File ~/opt/anaconda3/envs/stata-env/lib/python3.9/site-packages/bipartitepandas/bipartitelong.py:129, in BipartiteLong.clean(self, params)
    126     params['connectedness'] = None
    128 ## Initial cleaning ##
--> 129 frame = super().clean(params)
    131 if collapse:
    132     ## Collapse then compute largest connected set ##
    133     # Update parameters
    134     level_dict = {
    135         'leave_out_spell': 'spell',
    136         'leave_out_match': 'match'
    137     }

File ~/opt/anaconda3/envs/stata-env/lib/python3.9/site-packages/bipartitepandas/bipartitelongbase.py:104, in BipartiteLongBase.clean(self, params)
    102 if verbose:
    103     tqdm.write('checking required columns and datatypes')
--> 104 frame._check_cols()
    106 # Next, sort rows
    107 self.log('sorting rows', level='info')

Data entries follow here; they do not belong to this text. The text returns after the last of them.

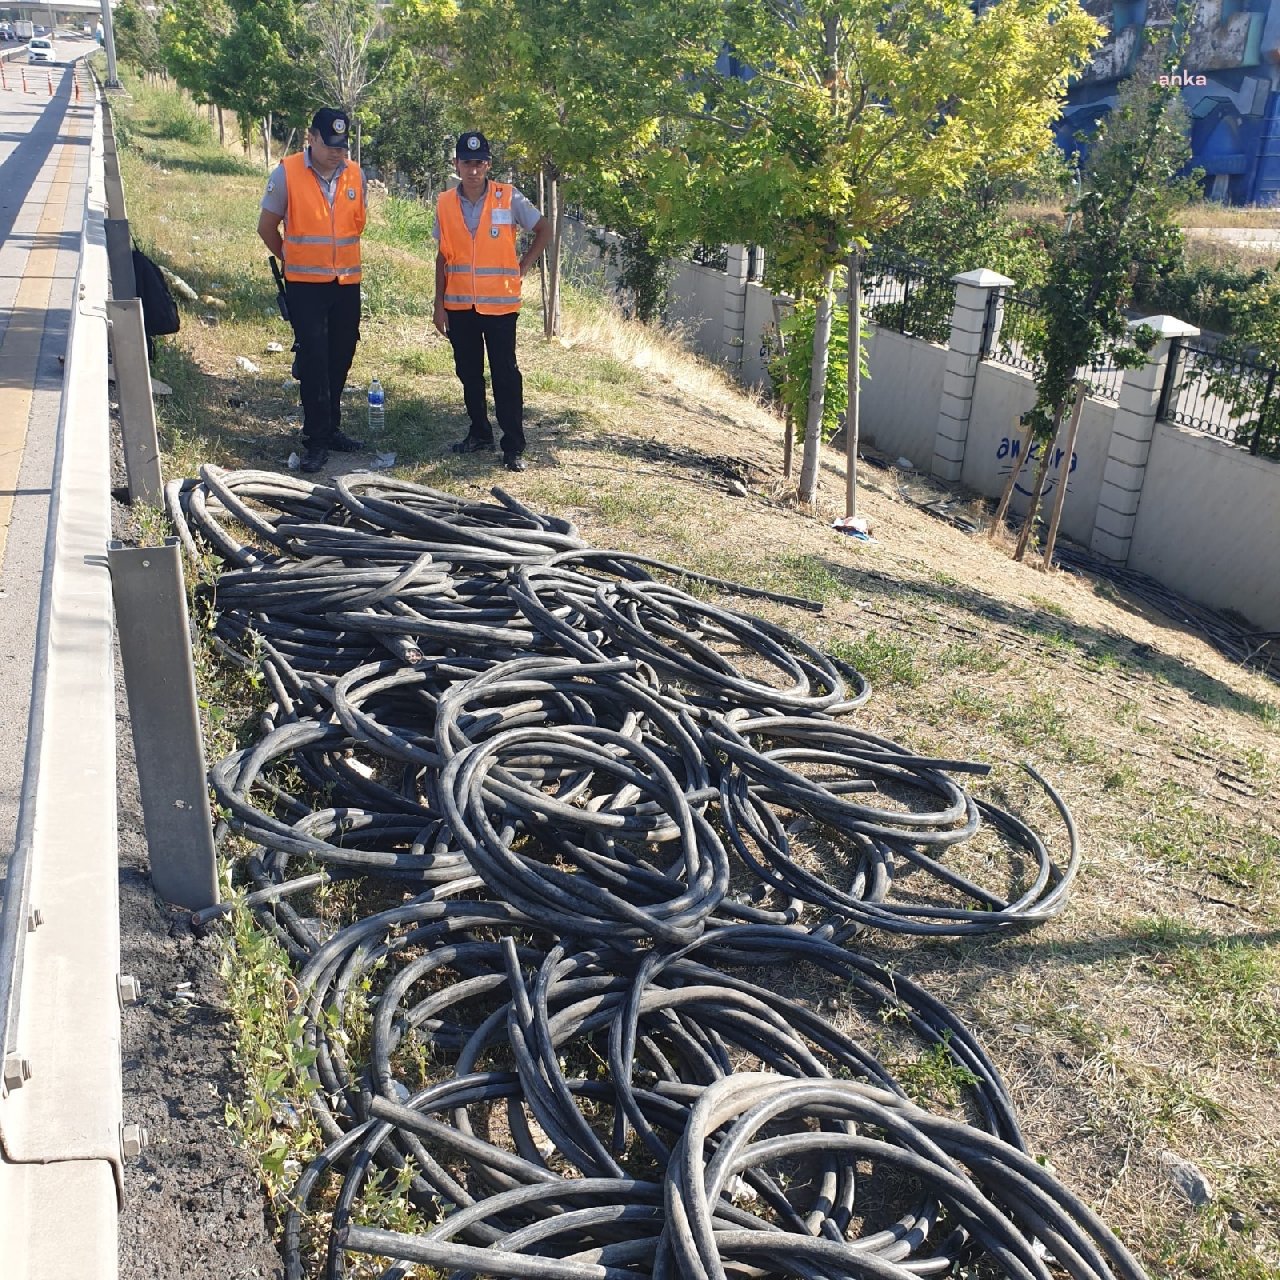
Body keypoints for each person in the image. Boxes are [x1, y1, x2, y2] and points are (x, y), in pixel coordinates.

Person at [258, 107, 368, 474]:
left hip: (346, 283)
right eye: (330, 144)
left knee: (341, 356)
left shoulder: (355, 174)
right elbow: (267, 226)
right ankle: (316, 439)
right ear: (312, 137)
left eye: (343, 145)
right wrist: (290, 258)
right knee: (315, 359)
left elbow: (357, 224)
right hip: (305, 285)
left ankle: (331, 425)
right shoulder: (287, 172)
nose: (337, 152)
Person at [434, 131, 551, 472]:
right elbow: (442, 257)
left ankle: (513, 445)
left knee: (505, 375)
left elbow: (544, 228)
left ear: (488, 165)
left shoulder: (508, 197)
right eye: (467, 163)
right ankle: (479, 432)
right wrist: (438, 303)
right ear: (456, 164)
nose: (473, 170)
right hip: (458, 305)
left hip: (500, 306)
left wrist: (523, 267)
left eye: (480, 163)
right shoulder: (443, 203)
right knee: (469, 374)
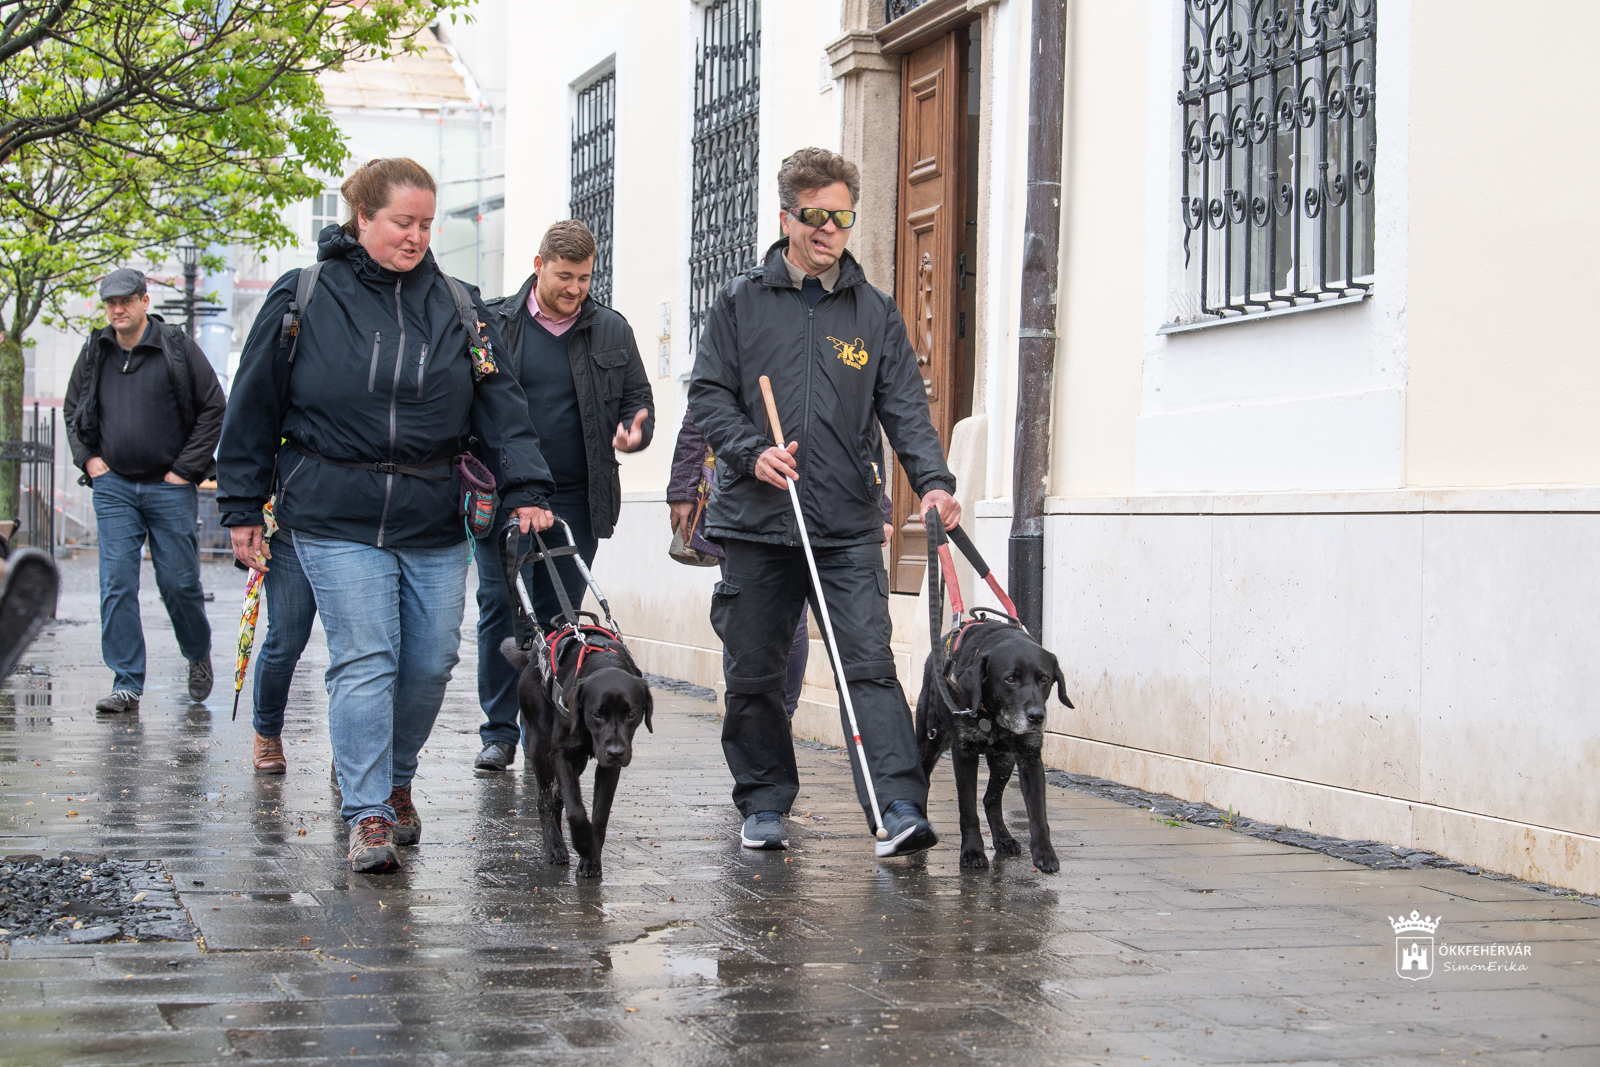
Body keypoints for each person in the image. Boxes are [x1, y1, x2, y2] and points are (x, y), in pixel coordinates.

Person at [217, 157, 557, 873]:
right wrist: (241, 505)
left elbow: (502, 406)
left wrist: (526, 486)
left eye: (427, 224)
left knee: (433, 658)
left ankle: (392, 774)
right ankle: (368, 811)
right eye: (403, 222)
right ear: (363, 217)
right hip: (333, 508)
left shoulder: (461, 305)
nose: (416, 236)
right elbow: (253, 405)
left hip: (434, 511)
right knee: (365, 655)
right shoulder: (303, 296)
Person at [688, 147, 961, 857]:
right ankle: (765, 800)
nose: (828, 230)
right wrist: (752, 450)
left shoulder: (871, 312)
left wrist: (933, 482)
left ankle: (898, 804)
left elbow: (904, 406)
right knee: (752, 671)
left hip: (843, 523)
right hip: (756, 520)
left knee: (868, 663)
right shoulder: (740, 302)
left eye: (841, 217)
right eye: (815, 216)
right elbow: (708, 394)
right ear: (786, 217)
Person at [470, 220, 654, 776]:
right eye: (564, 276)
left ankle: (545, 732)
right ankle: (499, 732)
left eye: (584, 278)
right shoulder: (495, 324)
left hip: (576, 499)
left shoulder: (611, 330)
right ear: (538, 265)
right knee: (499, 612)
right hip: (503, 496)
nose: (575, 288)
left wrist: (635, 429)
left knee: (559, 622)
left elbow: (638, 399)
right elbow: (474, 403)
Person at [63, 268, 226, 714]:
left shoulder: (174, 346)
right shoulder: (96, 351)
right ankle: (126, 682)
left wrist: (185, 471)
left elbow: (214, 406)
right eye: (110, 303)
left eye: (126, 301)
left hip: (168, 487)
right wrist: (90, 462)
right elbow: (72, 408)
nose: (117, 310)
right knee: (116, 583)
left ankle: (196, 653)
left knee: (179, 584)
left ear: (143, 301)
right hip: (114, 487)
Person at [669, 406, 896, 720]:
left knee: (794, 626)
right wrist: (682, 488)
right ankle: (749, 724)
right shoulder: (733, 356)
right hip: (742, 502)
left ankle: (781, 718)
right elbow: (703, 409)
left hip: (819, 500)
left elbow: (855, 424)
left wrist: (878, 505)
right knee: (745, 622)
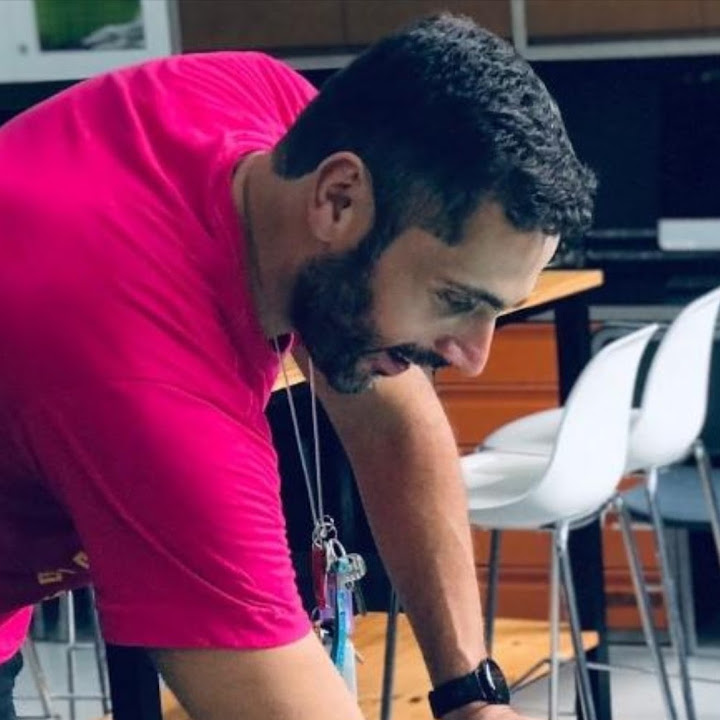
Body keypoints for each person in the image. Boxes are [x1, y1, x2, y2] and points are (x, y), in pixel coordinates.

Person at [0, 13, 595, 720]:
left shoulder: (274, 118)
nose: (472, 356)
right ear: (338, 200)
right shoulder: (153, 389)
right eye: (455, 299)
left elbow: (392, 425)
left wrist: (470, 694)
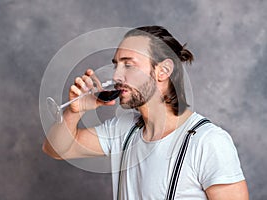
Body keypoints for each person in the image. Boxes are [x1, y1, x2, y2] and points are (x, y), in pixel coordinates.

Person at [43, 26, 249, 199]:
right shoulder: (124, 129)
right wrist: (74, 110)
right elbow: (56, 149)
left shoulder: (207, 141)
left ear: (163, 70)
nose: (116, 75)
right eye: (116, 65)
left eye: (128, 65)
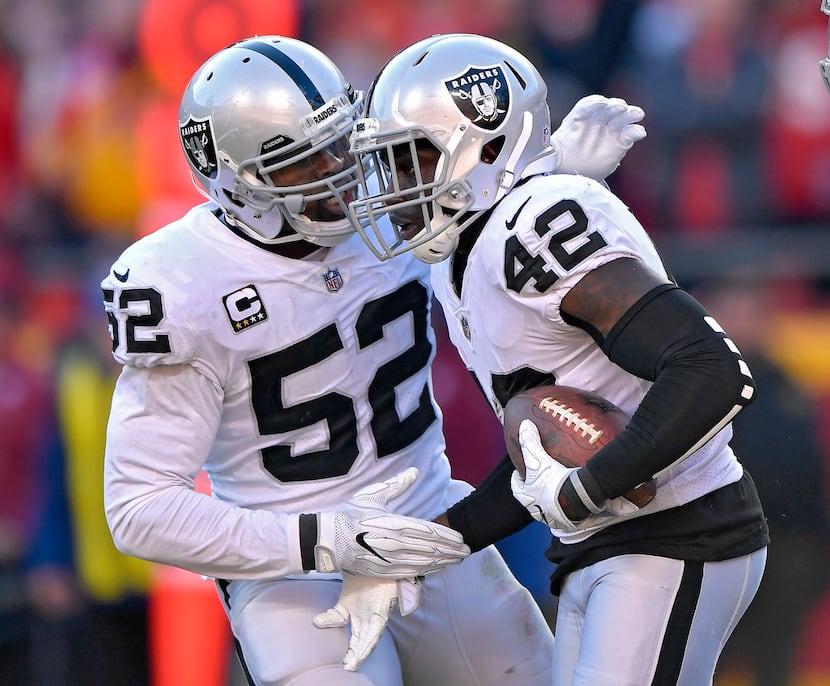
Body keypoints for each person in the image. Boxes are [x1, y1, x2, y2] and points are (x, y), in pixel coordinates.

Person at [101, 35, 646, 685]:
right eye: (302, 165)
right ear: (236, 187)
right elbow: (139, 508)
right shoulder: (181, 281)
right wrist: (326, 538)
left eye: (340, 144)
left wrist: (557, 179)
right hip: (293, 574)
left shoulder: (392, 206)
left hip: (432, 525)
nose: (338, 175)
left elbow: (495, 226)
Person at [346, 33, 770, 685]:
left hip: (675, 534)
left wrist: (582, 492)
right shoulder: (468, 253)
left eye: (414, 160)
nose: (396, 187)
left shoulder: (532, 224)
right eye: (389, 164)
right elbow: (542, 454)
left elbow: (711, 370)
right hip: (605, 545)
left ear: (487, 150)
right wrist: (424, 547)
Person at [695, 273, 830, 686]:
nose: (742, 321)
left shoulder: (785, 383)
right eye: (731, 310)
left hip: (789, 547)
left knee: (776, 661)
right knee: (705, 662)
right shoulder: (692, 385)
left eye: (751, 311)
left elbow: (806, 468)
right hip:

File ~/opt/anaconda3/envs/stata-env/lib/python3.9/site-packages/bipartitepandas/bipartitebase.py:1196, in BipartiteBase._check_cols(self)
   1194 error_msg = f"{col} is included in the dataframe but is not saved in .col_reference_dict. Please initialize your BipartiteBase object to include this column by setting 'col_reference_dict=your_col_reference_dict'."
   1195 self.log(error_msg, level='info')
-> 1196 raise ValueError(error_msg)

ValueError: alpha is included in the dataframe but is not saved in .col_reference_dict. Please initialize your BipartiteBase object to include this column by setting 'col_reference_dict=your_col_reference_dict'.